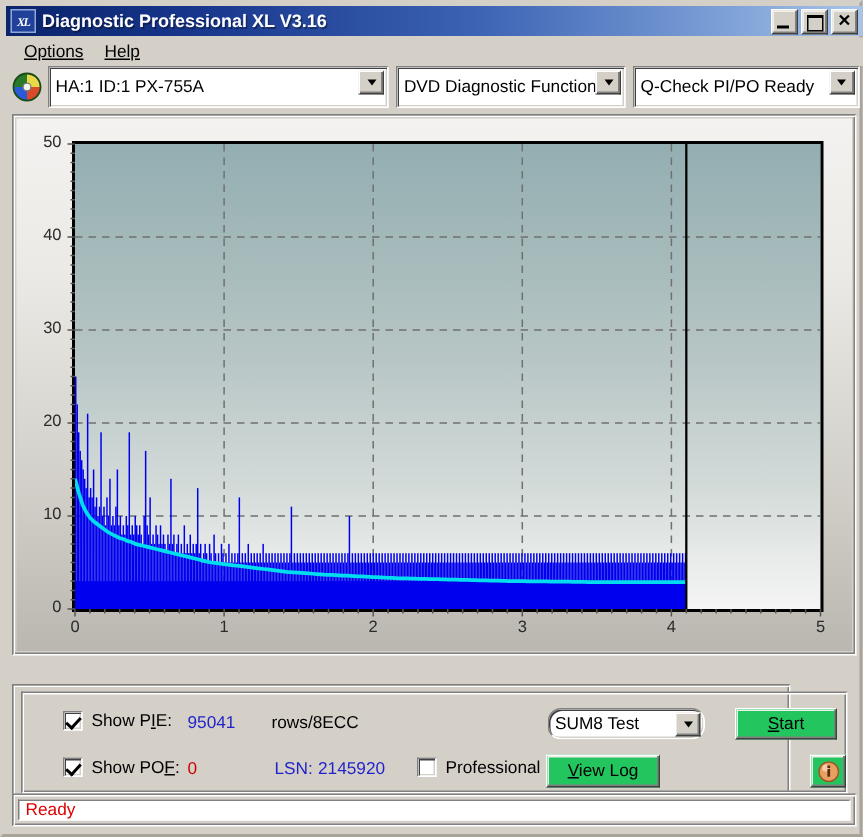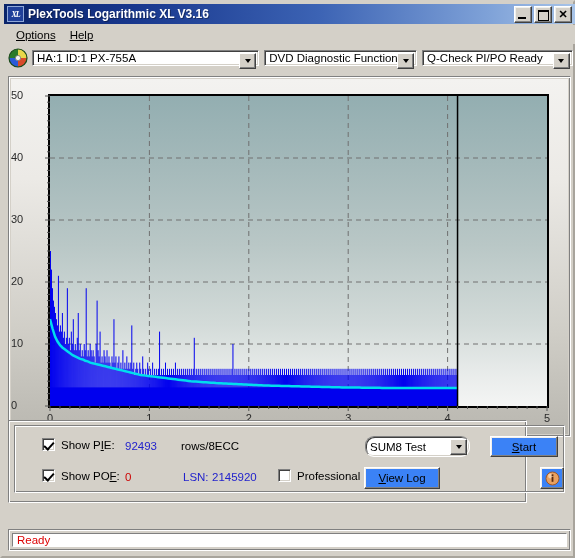--- a/index.html
+++ b/index.html
@@ -58,21 +58,21 @@
   .menuitem{font-size:11.5px;color:#000;padding:2px 7px;cursor:default;}
   .menuitem u{text-decoration:underline;}
 
   
   #toolbar{
     position:absolute;left:4px;top:43px;width:567px;height:26px;
     display:flex;align-items:center;
   }
   .disc-icon{width:20px;height:20px;margin:0 4px 0 2px;flex:0 0 auto;position:relative;}
   .combo{
-    height:16px;background:#ffffff;
+    height:28px;background:#ffffff;
     border:1px solid #808080;border-right-color:#ffffff;border-bottom-color:#ffffff;
     box-shadow:inset 1px 1px 0 #404040, inset -1px -1px 0 #d4d0c8;
     display:flex;align-items:center;position:relative;box-sizing:border-box;
   }
   .combo .ctext{font-size:11.5px;color:#000;padding-left:4px;white-space:nowrap;overflow:hidden;}
   .combo .carrow{
     position:absolute;right:2px;top:2px;width:15px;height:14px;
     background:#d4d0c8;
     border:1px solid #ffffff;border-right-color:#404040;border-bottom-color:#404040;
     box-shadow:inset -1px -1px 0 #808080;
@@ -108,26 +108,26 @@
     border-left:2px solid #000;border-top:2px solid #000;
     border-right:2px solid #000;border-bottom:2px solid #000;
   }
   #plot-clip{position:absolute;left:0;top:0;width:100%;height:100%;overflow:hidden;}
   #plot svg{position:absolute;left:0;top:0;}
 
   .ylabel,.xlabel{
     position:absolute;font-size:11px;color:#2b2b2b;
     font-family:"Liberation Sans",sans-serif;white-space:nowrap;
   }
-  .ylabel{text-align:left;}
+  .ylabel{text-align:right;}
   .xlabel{text-align:center;}
 
   
   #bottom-panel{
-    position:absolute;left:6px;top:418px;width:519px;height:83px;
+    position:absolute;left:6px;top:454px;width:519px;height:83px;
     box-sizing:border-box;background:#d4d0c8;
     border:1px solid #808080;border-right-color:#ffffff;border-bottom-color:#ffffff;
     box-shadow:inset 1px 1px 0 #ffffff, inset -1px -1px 0 #808080;
   }
   #bottom-inner{
     position:absolute;left:5px;top:4px;width:551px;height:68px;
     box-sizing:border-box;
     border:1px solid #808080;border-right-color:#ffffff;border-bottom-color:#ffffff;
     box-shadow:inset 1px 1px 0 #ffffff, inset -1px -1px 0 #808080;
   }
@@ -137,21 +137,21 @@
     box-shadow:inset 1px 1px 0 #404040, inset -1px -1px 0 #d4d0c8;
     position:relative;flex:0 0 auto;
   }
   .chk.on::after{
     content:"";position:absolute;left:3px;top:1px;width:4px;height:8px;
     border:solid #000;border-width:0 2px 2px 0;transform:rotate(42deg);
   }
   .lbl{font-size:11.5px;color:#000;white-space:nowrap;}
   .val{font-size:11.5px;white-space:nowrap;}
   .btn{
-    background:#3b82f6;box-sizing:border-box;
+    background:#22c55e;box-sizing:border-box;
     border:1px solid #ffffff;border-right-color:#404040;border-bottom-color:#404040;
     box-shadow:inset -1px -1px 0 #808080, inset 1px 1px 0 #f2f0ec;
     font-size:11.5px;color:#000;display:flex;align-items:center;justify-content:center;
     cursor:default;position:relative;
   }
   .btn .focusring{
     position:absolute;left:2px;top:2px;right:2px;bottom:2px;
     border:1px dotted #000;
   }
   .btn u{text-decoration:underline;}
@@ -170,21 +170,21 @@
   }
   #statusbar .inner span{font-size:11.5px;}
 </style>
 </head>
 <body>
 
 <div id="window">
 
   <div id="titlebar">
     <div class="tb-icon">XL</div>
-    <div class="tb-title">PlexTools Logarithmic XL V3.16</div>
+    <div class="tb-title">Diagnostic Professional XL V3.16</div>
     <div id="tb-buttons">
       <div class="tbbtn min">
           <i></i>
         </div>
       <div class="tbbtn max">
           <i></i>
         </div>
       <div class="tbbtn close">✕</div>
     </div>
   </div>
@@ -777,21 +777,21 @@
       </div>
   </div>
 
   <div id="bottom-panel">
     <div id="bottom-inner">
 
       <div style="position:absolute;left:27px;top:12px;display:flex;align-items:center;gap:6px;">
         <div class="chk on" id="chk-pie"></div>
         <div class="lbl">Show P<u>I</u>E:</div>
       </div>
-      <div class="val" style="position:absolute;left:110px;top:14px;color:#2222cc;">92493</div>
+      <div class="val" style="position:absolute;left:110px;top:14px;color:#2222cc;">95041</div>
       <div class="lbl" style="position:absolute;left:166px;top:14px;">rows/8ECC</div>
 
       <div class="combo" style="position:absolute;left:350px;top:10px;width:105px;height:21px;border-radius:9px;">
         <div class="ctext">SUM8 Test</div>
         <div class="carrow">
             <span></span>
           </div>
       </div>
 
       <div class="btn" style="position:absolute;left:475px;top:10px;width:68px;height:21px;">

════════

*EXERCISE REQUIREMENTS:*
From the records, work out how many lines include "space" and respond with the number only.

*YOUR RESPONSE:*
4